Sławomir Nowak, niegdyś jeden z czołowych polityków Platformy Obywatelskiej, od lat mierzy się z zarzutami o charakterze korupcyjnym. W Polsce jego wątek dotyczył m.in. przyjmowania łapówek i nadużyć związanych z obsadzaniem stanowisk w spółkach Skarbu Państwa. Pod koniec września Sąd Rejonowy Warszawa-Mokotów umorzył jednak tzw. polską część postępowania, uznając, że brak jest jakichkolwiek podstaw do oskarżenia byłego ministra.

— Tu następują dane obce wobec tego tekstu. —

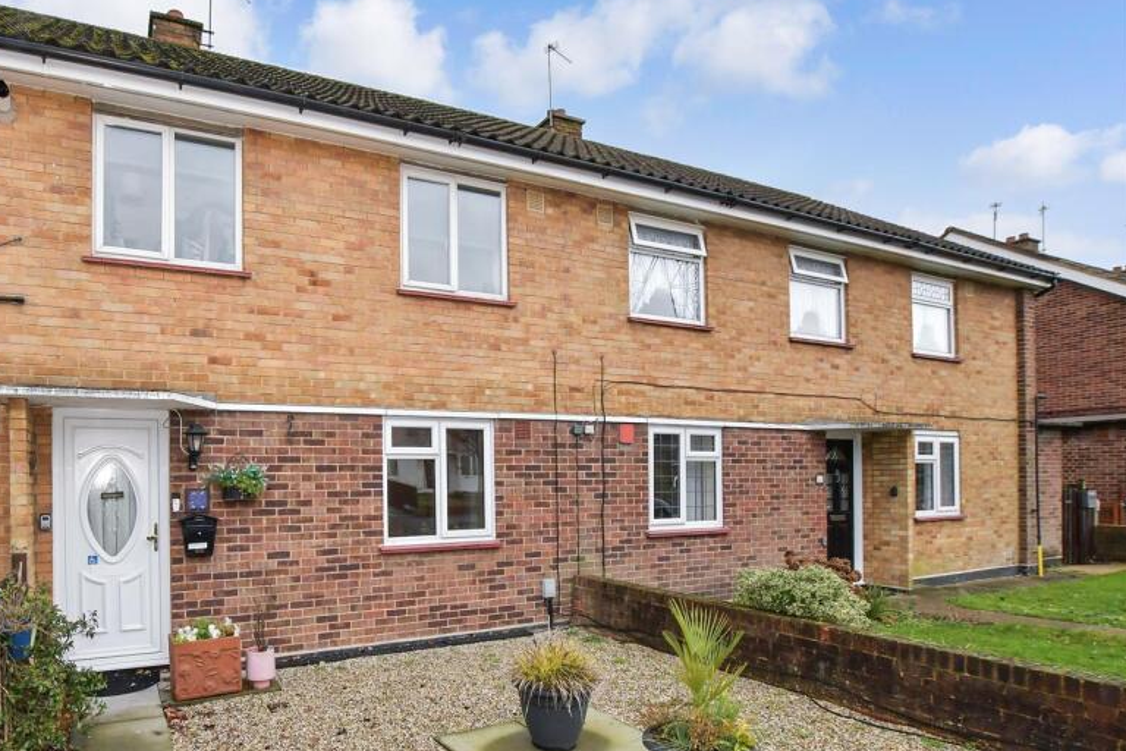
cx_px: 381
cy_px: 477
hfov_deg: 81.3
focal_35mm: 20
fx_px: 626
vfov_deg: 61.0
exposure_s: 1/125
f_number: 8
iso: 640
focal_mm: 10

Decyzja przed rozpoczęciem procesu

Decyzja sądu zapadła jeszcze przed rozpoczęciem właściwego procesu. Uzasadniono ją „oczywistym brakiem podstaw oskarżenia”, co w praktyce oznaczało, że zgromadzone dowody nie dawały, zdaniem sądu, podstaw do prowadzenia sprawy. Prokuratura, po otrzymaniu pisemnego uzasadnienia, przeprowadziła analizę, której wyniki doprowadziły do rekomendacji złożenia zażalenia.

Komunikat prokuratury

W komunikacie przekazanym przez Prokuraturę Regionalną podkreślono, że sąd, decydując o umorzeniu sprawy na etapie wstępnej kontroli aktu oskarżenia, wyszedł poza swoje uprawnienia. Zdaniem śledczych sąd dokonał wówczas merytorycznej oceny dowodów, co powinno nastąpić dopiero podczas rozprawy głównej, a nie przed jej rozpoczęciem. W związku z tym prokuratorzy uznali, że decyzja wymaga ponownego rozpatrzenia przez wyższą instancję.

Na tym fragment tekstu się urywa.